From the data underneath, reproduce exactly the stretch that begins at the line with "cancer tissue exhibits" and ends after the line with "staining of benign".

Stored items:
___

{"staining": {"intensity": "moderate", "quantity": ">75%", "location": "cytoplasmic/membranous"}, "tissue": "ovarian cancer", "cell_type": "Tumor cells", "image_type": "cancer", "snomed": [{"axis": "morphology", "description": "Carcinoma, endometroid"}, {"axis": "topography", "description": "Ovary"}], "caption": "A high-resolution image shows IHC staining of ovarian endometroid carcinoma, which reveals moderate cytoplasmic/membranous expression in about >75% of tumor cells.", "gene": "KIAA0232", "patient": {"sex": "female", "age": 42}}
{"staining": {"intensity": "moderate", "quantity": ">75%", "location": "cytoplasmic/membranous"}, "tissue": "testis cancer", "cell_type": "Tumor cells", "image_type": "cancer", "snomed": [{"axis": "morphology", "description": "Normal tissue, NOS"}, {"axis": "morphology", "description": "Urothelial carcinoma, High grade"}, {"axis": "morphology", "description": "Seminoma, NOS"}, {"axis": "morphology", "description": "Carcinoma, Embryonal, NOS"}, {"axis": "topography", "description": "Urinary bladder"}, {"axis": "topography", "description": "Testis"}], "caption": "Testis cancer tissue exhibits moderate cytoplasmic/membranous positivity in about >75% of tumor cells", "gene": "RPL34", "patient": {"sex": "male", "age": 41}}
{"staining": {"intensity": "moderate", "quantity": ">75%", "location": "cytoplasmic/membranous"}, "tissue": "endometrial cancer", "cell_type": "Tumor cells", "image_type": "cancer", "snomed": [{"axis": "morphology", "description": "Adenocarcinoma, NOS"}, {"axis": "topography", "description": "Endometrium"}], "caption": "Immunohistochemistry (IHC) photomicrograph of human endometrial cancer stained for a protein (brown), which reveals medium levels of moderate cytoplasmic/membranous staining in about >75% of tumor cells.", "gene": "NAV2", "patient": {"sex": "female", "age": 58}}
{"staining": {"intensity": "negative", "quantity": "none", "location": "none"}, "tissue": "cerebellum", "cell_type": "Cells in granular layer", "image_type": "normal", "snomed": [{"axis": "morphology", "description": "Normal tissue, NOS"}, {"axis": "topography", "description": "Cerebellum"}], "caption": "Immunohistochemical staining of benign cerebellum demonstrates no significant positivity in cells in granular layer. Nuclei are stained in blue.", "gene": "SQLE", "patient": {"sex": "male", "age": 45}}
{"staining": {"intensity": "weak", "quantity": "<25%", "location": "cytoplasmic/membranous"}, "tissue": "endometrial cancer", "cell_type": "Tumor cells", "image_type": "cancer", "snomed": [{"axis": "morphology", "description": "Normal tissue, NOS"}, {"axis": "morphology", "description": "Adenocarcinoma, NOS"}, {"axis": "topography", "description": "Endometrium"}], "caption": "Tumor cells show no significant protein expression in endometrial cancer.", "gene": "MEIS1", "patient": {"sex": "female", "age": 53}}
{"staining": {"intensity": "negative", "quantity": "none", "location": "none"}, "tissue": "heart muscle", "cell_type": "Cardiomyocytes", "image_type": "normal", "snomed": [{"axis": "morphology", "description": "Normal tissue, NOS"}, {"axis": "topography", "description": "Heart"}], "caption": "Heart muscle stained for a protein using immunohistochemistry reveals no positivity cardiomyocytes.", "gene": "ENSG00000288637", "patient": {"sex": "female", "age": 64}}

___

## RESPONSE FOR THIS EXERCISE
{"staining": {"intensity": "moderate", "quantity": ">75%", "location": "cytoplasmic/membranous"}, "tissue": "testis cancer", "cell_type": "Tumor cells", "image_type": "cancer", "snomed": [{"axis": "morphology", "description": "Normal tissue, NOS"}, {"axis": "morphology", "description": "Urothelial carcinoma, High grade"}, {"axis": "morphology", "description": "Seminoma, NOS"}, {"axis": "morphology", "description": "Carcinoma, Embryonal, NOS"}, {"axis": "topography", "description": "Urinary bladder"}, {"axis": "topography", "description": "Testis"}], "caption": "Testis cancer tissue exhibits moderate cytoplasmic/membranous positivity in about >75% of tumor cells", "gene": "RPL34", "patient": {"sex": "male", "age": 41}}
{"staining": {"intensity": "moderate", "quantity": ">75%", "location": "cytoplasmic/membranous"}, "tissue": "endometrial cancer", "cell_type": "Tumor cells", "image_type": "cancer", "snomed": [{"axis": "morphology", "description": "Adenocarcinoma, NOS"}, {"axis": "topography", "description": "Endometrium"}], "caption": "Immunohistochemistry (IHC) photomicrograph of human endometrial cancer stained for a protein (brown), which reveals medium levels of moderate cytoplasmic/membranous staining in about >75% of tumor cells.", "gene": "NAV2", "patient": {"sex": "female", "age": 58}}
{"staining": {"intensity": "negative", "quantity": "none", "location": "none"}, "tissue": "cerebellum", "cell_type": "Cells in granular layer", "image_type": "normal", "snomed": [{"axis": "morphology", "description": "Normal tissue, NOS"}, {"axis": "topography", "description": "Cerebellum"}], "caption": "Immunohistochemical staining of benign cerebellum demonstrates no significant positivity in cells in granular layer. Nuclei are stained in blue.", "gene": "SQLE", "patient": {"sex": "male", "age": 45}}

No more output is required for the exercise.